> **WHAT IS NEEDED**
Reproduce the text of every entry below word for word, omitting the pictures.

> **RECORD SET**
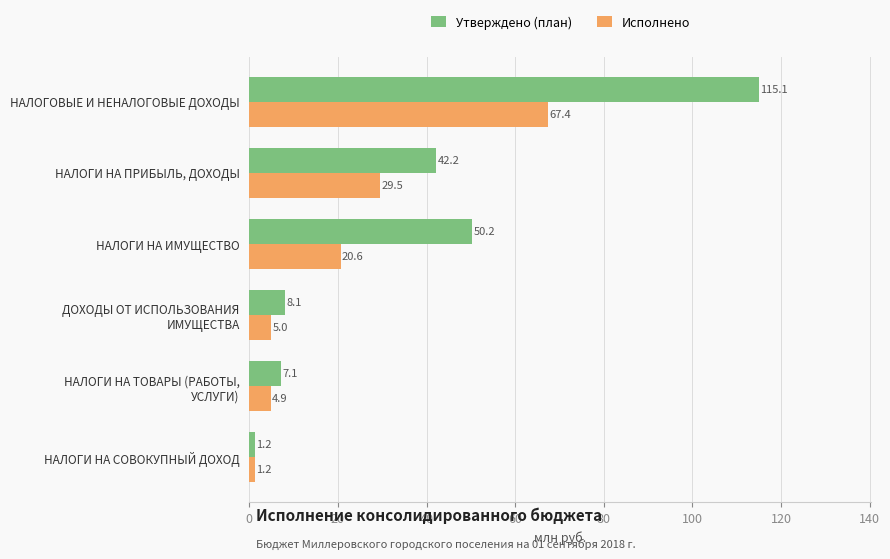

How many categories are shown in the chart?

6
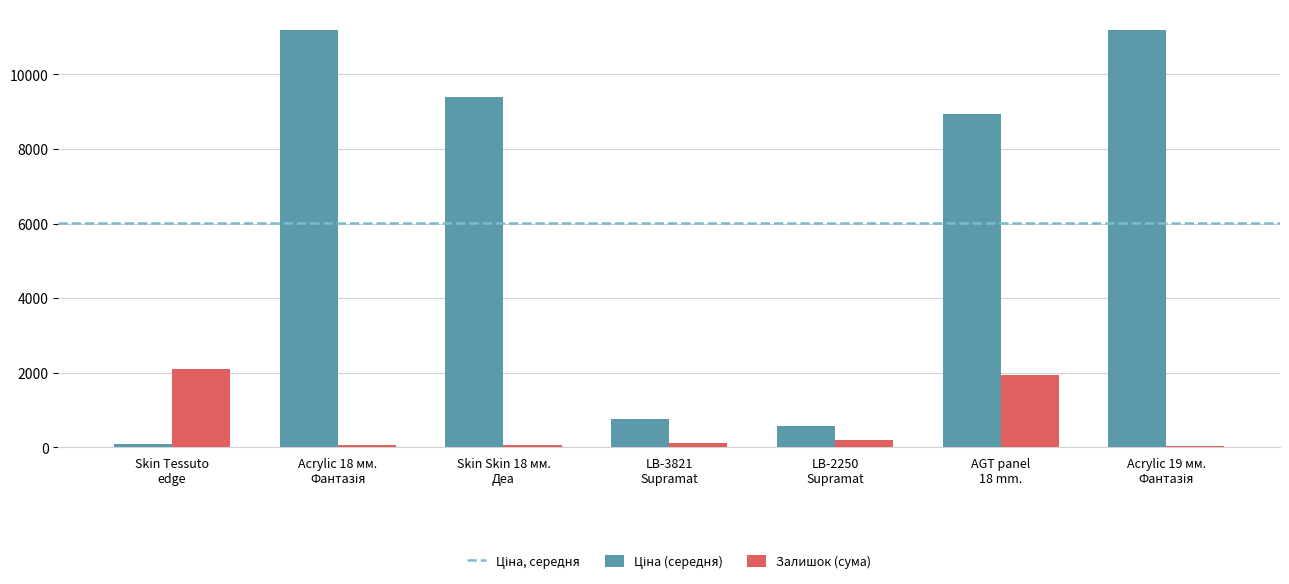

Which category has the highest value in the Залишок (сума) series?

Skin Tessuto
edge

> **RESULT FOR THIS EXERCISE**
How many categories are shown in the chart?

6

Which category has the highest value in the Залишок (сума) series?

Skin Tessuto
edge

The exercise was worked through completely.